(Part of a data file)
────

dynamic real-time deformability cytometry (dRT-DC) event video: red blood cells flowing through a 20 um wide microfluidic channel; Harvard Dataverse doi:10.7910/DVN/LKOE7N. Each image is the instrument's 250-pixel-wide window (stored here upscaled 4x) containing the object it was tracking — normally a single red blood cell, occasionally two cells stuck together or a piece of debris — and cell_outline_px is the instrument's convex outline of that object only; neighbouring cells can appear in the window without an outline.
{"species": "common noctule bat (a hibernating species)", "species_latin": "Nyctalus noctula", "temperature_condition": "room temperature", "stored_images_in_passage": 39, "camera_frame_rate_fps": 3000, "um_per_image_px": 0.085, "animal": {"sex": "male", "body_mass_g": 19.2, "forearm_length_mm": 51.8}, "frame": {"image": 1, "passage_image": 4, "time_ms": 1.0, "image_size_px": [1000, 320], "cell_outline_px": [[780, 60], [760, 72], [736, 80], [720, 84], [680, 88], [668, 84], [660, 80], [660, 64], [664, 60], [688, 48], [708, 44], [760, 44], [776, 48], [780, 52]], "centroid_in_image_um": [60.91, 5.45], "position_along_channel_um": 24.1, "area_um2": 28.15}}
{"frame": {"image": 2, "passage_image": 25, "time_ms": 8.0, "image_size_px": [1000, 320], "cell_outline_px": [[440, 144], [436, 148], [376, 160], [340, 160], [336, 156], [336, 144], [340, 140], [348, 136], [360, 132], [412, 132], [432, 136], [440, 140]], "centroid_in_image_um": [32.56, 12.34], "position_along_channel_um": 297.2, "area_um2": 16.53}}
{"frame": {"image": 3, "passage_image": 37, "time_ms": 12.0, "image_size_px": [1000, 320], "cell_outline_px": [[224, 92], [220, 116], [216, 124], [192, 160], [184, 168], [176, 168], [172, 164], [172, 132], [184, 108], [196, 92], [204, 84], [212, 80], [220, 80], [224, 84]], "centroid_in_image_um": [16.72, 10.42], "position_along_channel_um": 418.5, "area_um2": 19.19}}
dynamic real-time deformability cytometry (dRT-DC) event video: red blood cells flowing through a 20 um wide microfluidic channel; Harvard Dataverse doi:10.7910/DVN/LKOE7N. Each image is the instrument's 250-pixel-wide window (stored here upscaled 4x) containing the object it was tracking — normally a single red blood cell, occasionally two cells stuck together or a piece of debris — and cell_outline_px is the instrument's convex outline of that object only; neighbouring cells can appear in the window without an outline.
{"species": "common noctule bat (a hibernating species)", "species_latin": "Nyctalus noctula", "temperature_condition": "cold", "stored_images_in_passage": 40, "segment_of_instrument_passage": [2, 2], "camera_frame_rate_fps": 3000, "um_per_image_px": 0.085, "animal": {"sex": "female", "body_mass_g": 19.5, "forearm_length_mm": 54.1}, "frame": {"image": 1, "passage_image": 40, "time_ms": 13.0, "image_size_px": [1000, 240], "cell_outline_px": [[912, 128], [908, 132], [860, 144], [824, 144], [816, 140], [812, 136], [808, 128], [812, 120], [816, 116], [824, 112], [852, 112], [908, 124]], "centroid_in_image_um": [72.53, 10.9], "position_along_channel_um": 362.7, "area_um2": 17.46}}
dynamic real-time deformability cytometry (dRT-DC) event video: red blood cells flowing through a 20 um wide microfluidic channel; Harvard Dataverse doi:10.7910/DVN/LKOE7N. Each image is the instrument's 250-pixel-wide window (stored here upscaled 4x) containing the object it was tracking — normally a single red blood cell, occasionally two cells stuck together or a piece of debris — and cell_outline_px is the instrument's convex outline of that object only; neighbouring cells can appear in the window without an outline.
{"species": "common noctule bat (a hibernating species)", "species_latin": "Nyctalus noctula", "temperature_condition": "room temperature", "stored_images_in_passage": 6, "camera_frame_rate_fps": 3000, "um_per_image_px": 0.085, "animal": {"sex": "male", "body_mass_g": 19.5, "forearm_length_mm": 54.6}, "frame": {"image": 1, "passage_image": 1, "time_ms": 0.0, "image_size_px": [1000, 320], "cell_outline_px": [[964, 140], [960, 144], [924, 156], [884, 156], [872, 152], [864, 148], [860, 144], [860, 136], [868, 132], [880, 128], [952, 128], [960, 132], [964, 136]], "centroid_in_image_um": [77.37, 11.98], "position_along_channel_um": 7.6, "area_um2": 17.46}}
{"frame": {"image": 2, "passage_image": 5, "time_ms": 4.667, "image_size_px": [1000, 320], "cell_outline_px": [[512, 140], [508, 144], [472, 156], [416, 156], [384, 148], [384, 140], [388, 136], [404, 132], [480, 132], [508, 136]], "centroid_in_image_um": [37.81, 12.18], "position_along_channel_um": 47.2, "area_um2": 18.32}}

────

Repeat the records above exactly.

dynamic real-time deformability cytometry (dRT-DC) event video: red blood cells flowing through a 20 um wide microfluidic channel; Harvard Dataverse doi:10.7910/DVN/LKOE7N. Each image is the instrument's 250-pixel-wide window (stored here upscaled 4x) containing the object it was tracking — normally a single red blood cell, occasionally two cells stuck together or a piece of debris — and cell_outline_px is the instrument's convex outline of that object only; neighbouring cells can appear in the window without an outline.
{"species": "common noctule bat (a hibernating species)", "species_latin": "Nyctalus noctula", "temperature_condition": "room temperature", "stored_images_in_passage": 39, "camera_frame_rate_fps": 3000, "um_per_image_px": 0.085, "animal": {"sex": "male", "body_mass_g": 19.2, "forearm_length_mm": 51.8}, "frame": {"image": 1, "passage_image": 4, "time_ms": 1.0, "image_size_px": [1000, 320], "cell_outline_px": [[780, 60], [760, 72], [736, 80], [720, 84], [680, 88], [668, 84], [660, 80], [660, 64], [664, 60], [688, 48], [708, 44], [760, 44], [776, 48], [780, 52]], "centroid_in_image_um": [60.91, 5.45], "position_along_channel_um": 24.1, "area_um2": 28.15}}
{"frame": {"image": 2, "passage_image": 25, "time_ms": 8.0, "image_size_px": [1000, 320], "cell_outline_px": [[440, 144], [436, 148], [376, 160], [340, 160], [336, 156], [336, 144], [340, 140], [348, 136], [360, 132], [412, 132], [432, 136], [440, 140]], "centroid_in_image_um": [32.56, 12.34], "position_along_channel_um": 297.2, "area_um2": 16.53}}
{"frame": {"image": 3, "passage_image": 37, "time_ms": 12.0, "image_size_px": [1000, 320], "cell_outline_px": [[224, 92], [220, 116], [216, 124], [192, 160], [184, 168], [176, 168], [172, 164], [172, 132], [184, 108], [196, 92], [204, 84], [212, 80], [220, 80], [224, 84]], "centroid_in_image_um": [16.72, 10.42], "position_along_channel_um": 418.5, "area_um2": 19.19}}
dynamic real-time deformability cytometry (dRT-DC) event video: red blood cells flowing through a 20 um wide microfluidic channel; Harvard Dataverse doi:10.7910/DVN/LKOE7N. Each image is the instrument's 250-pixel-wide window (stored here upscaled 4x) containing the object it was tracking — normally a single red blood cell, occasionally two cells stuck together or a piece of debris — and cell_outline_px is the instrument's convex outline of that object only; neighbouring cells can appear in the window without an outline.
{"species": "common noctule bat (a hibernating species)", "species_latin": "Nyctalus noctula", "temperature_condition": "cold", "stored_images_in_passage": 40, "segment_of_instrument_passage": [2, 2], "camera_frame_rate_fps": 3000, "um_per_image_px": 0.085, "animal": {"sex": "female", "body_mass_g": 19.5, "forearm_length_mm": 54.1}, "frame": {"image": 1, "passage_image": 40, "time_ms": 13.0, "image_size_px": [1000, 240], "cell_outline_px": [[912, 128], [908, 132], [860, 144], [824, 144], [816, 140], [812, 136], [808, 128], [812, 120], [816, 116], [824, 112], [852, 112], [908, 124]], "centroid_in_image_um": [72.53, 10.9], "position_along_channel_um": 362.7, "area_um2": 17.46}}
dynamic real-time deformability cytometry (dRT-DC) event video: red blood cells flowing through a 20 um wide microfluidic channel; Harvard Dataverse doi:10.7910/DVN/LKOE7N. Each image is the instrument's 250-pixel-wide window (stored here upscaled 4x) containing the object it was tracking — normally a single red blood cell, occasionally two cells stuck together or a piece of debris — and cell_outline_px is the instrument's convex outline of that object only; neighbouring cells can appear in the window without an outline.
{"species": "common noctule bat (a hibernating species)", "species_latin": "Nyctalus noctula", "temperature_condition": "room temperature", "stored_images_in_passage": 6, "camera_frame_rate_fps": 3000, "um_per_image_px": 0.085, "animal": {"sex": "male", "body_mass_g": 19.5, "forearm_length_mm": 54.6}, "frame": {"image": 1, "passage_image": 1, "time_ms": 0.0, "image_size_px": [1000, 320], "cell_outline_px": [[964, 140], [960, 144], [924, 156], [884, 156], [872, 152], [864, 148], [860, 144], [860, 136], [868, 132], [880, 128], [952, 128], [960, 132], [964, 136]], "centroid_in_image_um": [77.37, 11.98], "position_along_channel_um": 7.6, "area_um2": 17.46}}
{"frame": {"image": 2, "passage_image": 5, "time_ms": 4.667, "image_size_px": [1000, 320], "cell_outline_px": [[512, 140], [508, 144], [472, 156], [416, 156], [384, 148], [384, 140], [388, 136], [404, 132], [480, 132], [508, 136]], "centroid_in_image_um": [37.81, 12.18], "position_along_channel_um": 47.2, "area_um2": 18.32}}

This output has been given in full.